Scalloped tongue is a tongue-shaped anomaly, referring to the tongue edge of the visible traces of the teeth, also known as Indian tongue. When the borders of the tongue has marks like indentations is called scalloped tongue.
One of the first clinical skills learned by medical students is the importance of asking the patient to "put out your tongue, please," recognizing that observing the tongue may frequently provide clues to a patient's overall well being. Even young children at play can be seen asking playmates to "say, aaah," mimicking their experiences of doctor visits where clearly much emphasis is placed on careful attention to this small organ.
The tongue, despite its small size, has been endowed with numerous powers throughout the centuries. As the primary tool of speech, the tongue has been blamed for dividing nations, yet also applauded for engendering great love, and for the ability to create and inspire. Torturers of old also appreciated the fundamental role of this organ and would frequently cut out the tongues of perceived offenders!
Physicians, too, have recognized the importance of the tongue in their practice of medicine. Scrutiny of the tongue may provide information about a patient's state of health or disease; hence, oral examination has assumed a central role in the clinical and dermatological examination.
::::
Write the next part of the text on scalloped tongue and examining the tongue, picking up after its final sentence. The records that come next are from a separate source and are unrelated to the text.

- Records shown -
::::
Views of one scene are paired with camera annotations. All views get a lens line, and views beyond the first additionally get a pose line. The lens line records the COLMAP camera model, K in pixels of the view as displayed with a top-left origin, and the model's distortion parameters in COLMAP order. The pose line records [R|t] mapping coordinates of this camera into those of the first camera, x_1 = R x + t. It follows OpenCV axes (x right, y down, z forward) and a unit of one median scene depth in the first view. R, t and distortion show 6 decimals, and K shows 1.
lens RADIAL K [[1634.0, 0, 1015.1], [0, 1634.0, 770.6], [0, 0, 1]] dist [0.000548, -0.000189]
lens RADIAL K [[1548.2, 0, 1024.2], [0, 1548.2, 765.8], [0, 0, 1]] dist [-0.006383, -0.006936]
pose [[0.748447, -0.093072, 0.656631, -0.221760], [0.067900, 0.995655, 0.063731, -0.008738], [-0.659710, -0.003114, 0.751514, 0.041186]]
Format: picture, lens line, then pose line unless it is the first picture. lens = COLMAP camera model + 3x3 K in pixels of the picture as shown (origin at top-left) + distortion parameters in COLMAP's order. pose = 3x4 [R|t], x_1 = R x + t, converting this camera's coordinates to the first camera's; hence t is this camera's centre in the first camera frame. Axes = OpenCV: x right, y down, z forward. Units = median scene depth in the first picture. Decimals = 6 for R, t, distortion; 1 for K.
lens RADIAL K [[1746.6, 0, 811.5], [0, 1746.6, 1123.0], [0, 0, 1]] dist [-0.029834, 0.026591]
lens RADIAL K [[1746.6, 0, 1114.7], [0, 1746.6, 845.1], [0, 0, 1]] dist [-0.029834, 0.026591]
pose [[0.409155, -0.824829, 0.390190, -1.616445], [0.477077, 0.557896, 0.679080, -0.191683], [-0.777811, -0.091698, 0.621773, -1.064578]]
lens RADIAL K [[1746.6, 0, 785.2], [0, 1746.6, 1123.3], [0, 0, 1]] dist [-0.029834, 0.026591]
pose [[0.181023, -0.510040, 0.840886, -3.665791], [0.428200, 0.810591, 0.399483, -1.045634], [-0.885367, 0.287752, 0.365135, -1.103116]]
::::
- Reply to the exercise -
Tongue scalloping (marks of teeth on the borders) is a useful clinical indicator of sleep pathology and its presence should prompt the physician to inquire about snoring history. see full study.
The tongue has many relationships and connections in the body,; when scalloped could be signs of many medical conditions like spleen deficiency, blood deficiency, B12 deficiency, arthritis, sinus or digestive problems. Recent studies show that 89% of people with tongue scalloping suffer obstructive sleep apnea. Due to the high incidence, now is being considered as a marker for sleep apnea.
Scalloped tongue is also present in many patients with small dental arches or/and large tongue pressing on the teeth, which are typical conditions of patients that suffer from TMJ dysfunction and related craniofacial pain. Like teeth grinding and clenching, tongue scalloping use to be related to stress, but now we know that is just one way for the protective body's mechanism to move the jaw forward as an effort to open the airway so the person can breath.